── Исходный документ ──

Первым тамиздатским текстом принято считать роман "Доктор Живаго". Это почти справедливо, но, кажется, есть смысл отодвинуть начало на столетие назад. Упрощая и редуцируя, скажем так: тамиздат – это текст, пришедший из несвободной страны в свободную, превращенный там в типографскую продукцию и засылаемый обратно.
Он может быть политическим, но не обязательно. Может быть свеженаписанным, но не всегда. Он может быть анонимным, псевдонимным или подписанным подлинной фамилией. Он иногда создается на свободе, в эмиграции, но главное для такого текста, его ключевая характеристика – стремление проникнуть в неволю, к полузаключенному читателю.

───
── Исходные данные ──

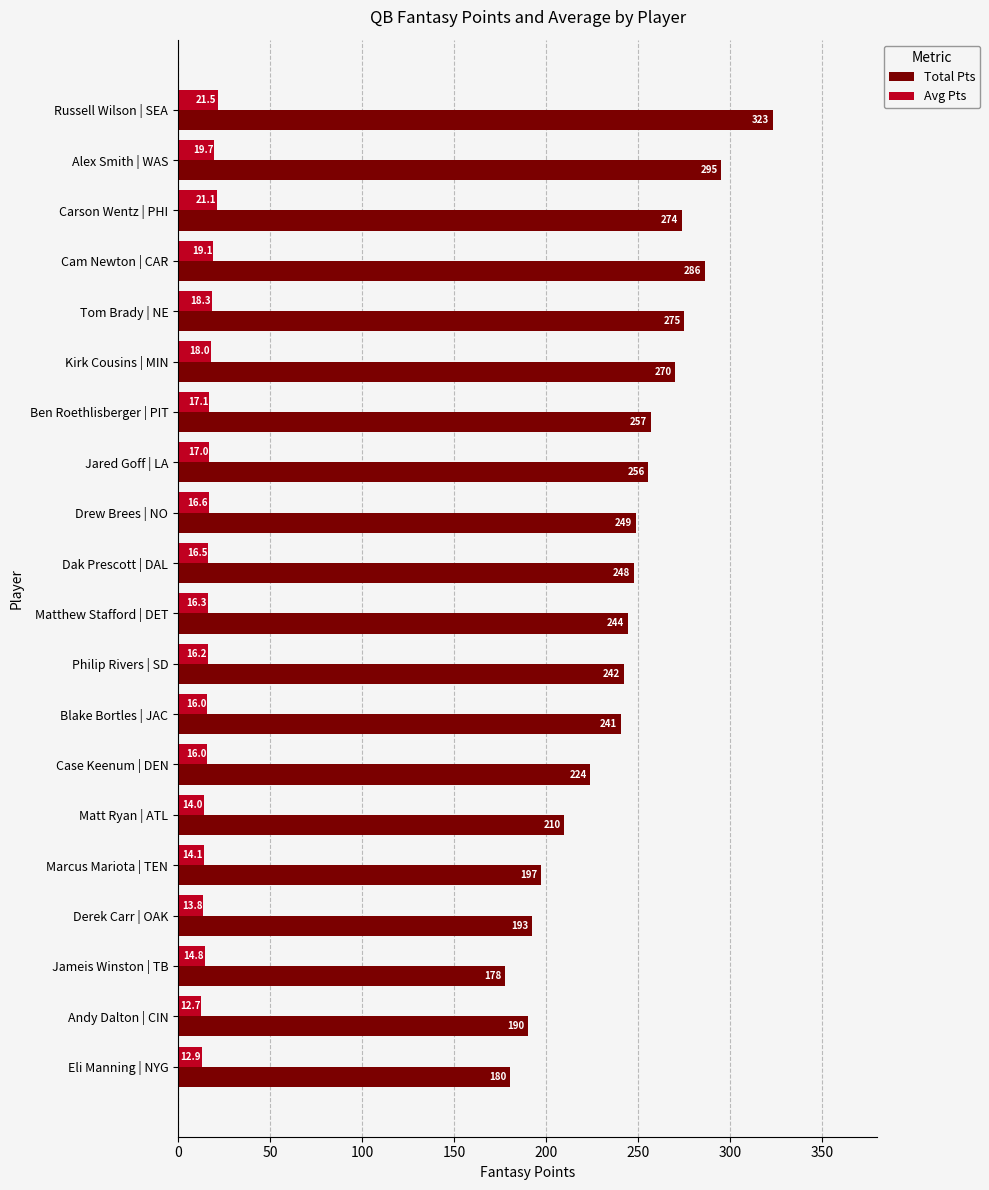

True or false: Total Pts has a value of 59.0 at Kirk Cousins | MIN.

False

───

## Требования задания
Приведите продолжение текста о тамиздате, начиная сразу после его последнего предложения.

## Ответ на задание
Конечно, слово "тамиздат" не могло родиться раньше "самиздата", изобретенного Николаем Глазковым, по его собственному признанию, "еще в сороковом году". Но и задолго до "Живаго" рукописи, жаждавшие свежего воздуха, рвались из России на Запад: стихи Ахматовой выходили в Нью-Йорке в начале 50-х, роман Евгения Замятина "Мы" и письмо советских писателей о подавлении свобод – в 20-е, "Конь бледный" В. Ропшина (Бориса Савинкова), "Санин" Арцыбашева, записки многочисленных эсеров и социал-демократов, бесчисленная продукция Владимира Бурцева, "Воскресенье" и десятки брошюр Льва Толстого, журналы, газеты, воззвания, запрещенные стихи Пушкина, Лермонтова, Полежаева, памфлеты Петра Долгорукова – все это составило целую зарубежную библиотеку России.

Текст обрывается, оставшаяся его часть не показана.